- **What to do**
Pull every line containing "être" out of the material below.

- **Data extract**
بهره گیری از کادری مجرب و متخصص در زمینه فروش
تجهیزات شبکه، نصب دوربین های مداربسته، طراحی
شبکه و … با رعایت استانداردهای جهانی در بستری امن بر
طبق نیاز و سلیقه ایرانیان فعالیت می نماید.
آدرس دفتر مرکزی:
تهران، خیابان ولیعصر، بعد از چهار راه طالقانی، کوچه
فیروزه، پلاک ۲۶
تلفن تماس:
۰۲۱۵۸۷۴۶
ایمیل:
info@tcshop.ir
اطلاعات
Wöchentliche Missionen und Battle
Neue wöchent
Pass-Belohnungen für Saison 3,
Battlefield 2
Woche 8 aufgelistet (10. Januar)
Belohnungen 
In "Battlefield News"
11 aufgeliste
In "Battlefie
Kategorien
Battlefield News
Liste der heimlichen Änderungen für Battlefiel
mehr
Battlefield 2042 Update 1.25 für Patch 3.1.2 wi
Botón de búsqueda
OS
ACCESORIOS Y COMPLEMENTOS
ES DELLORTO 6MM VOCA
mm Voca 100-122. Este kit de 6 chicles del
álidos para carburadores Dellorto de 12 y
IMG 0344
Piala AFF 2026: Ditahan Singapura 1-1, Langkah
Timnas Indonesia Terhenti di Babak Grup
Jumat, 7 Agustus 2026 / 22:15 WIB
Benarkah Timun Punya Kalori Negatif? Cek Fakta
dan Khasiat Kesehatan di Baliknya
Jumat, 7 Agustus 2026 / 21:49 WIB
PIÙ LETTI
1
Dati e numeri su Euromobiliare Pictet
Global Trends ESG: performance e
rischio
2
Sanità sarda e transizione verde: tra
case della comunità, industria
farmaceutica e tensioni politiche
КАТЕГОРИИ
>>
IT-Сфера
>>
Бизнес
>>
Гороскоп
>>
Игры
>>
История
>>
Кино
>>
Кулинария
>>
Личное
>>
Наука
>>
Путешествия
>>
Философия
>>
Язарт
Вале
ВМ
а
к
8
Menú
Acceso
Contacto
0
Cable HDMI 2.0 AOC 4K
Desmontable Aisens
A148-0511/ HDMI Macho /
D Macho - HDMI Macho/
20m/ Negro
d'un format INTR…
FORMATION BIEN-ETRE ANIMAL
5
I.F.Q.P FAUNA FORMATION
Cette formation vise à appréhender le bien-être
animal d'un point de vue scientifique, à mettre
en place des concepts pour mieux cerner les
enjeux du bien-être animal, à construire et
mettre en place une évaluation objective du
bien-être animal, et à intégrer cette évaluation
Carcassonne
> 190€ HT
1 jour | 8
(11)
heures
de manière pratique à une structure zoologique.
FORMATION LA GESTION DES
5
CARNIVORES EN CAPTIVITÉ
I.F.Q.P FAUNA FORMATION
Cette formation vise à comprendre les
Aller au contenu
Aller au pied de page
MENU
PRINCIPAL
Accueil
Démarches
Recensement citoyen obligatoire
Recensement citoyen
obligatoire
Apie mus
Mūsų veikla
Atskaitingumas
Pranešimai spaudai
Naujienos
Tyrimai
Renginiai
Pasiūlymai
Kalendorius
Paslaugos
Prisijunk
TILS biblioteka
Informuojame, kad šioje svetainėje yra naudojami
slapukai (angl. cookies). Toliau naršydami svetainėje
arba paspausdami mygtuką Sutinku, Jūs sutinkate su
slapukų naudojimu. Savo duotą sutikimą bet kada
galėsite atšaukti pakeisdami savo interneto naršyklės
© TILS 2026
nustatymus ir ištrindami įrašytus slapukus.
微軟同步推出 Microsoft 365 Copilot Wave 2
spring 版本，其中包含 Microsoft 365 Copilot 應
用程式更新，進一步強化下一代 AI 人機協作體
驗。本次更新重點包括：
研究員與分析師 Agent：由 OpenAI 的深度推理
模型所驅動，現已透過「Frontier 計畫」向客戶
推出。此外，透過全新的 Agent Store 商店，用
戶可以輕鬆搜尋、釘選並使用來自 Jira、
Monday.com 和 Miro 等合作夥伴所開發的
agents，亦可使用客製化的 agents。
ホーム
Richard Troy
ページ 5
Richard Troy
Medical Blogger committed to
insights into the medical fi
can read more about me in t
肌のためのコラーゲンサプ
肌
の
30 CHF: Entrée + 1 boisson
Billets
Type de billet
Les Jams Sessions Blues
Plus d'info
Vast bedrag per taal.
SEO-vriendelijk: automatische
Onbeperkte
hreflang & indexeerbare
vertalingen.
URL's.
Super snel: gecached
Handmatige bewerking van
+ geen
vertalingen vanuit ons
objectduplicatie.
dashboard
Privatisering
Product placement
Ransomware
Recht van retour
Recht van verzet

- **Task response**
Cette formation vise à appréhender le bien-être
enjeux du bien-être animal, à construire et
bien-être animal, et à intégrer cette évaluation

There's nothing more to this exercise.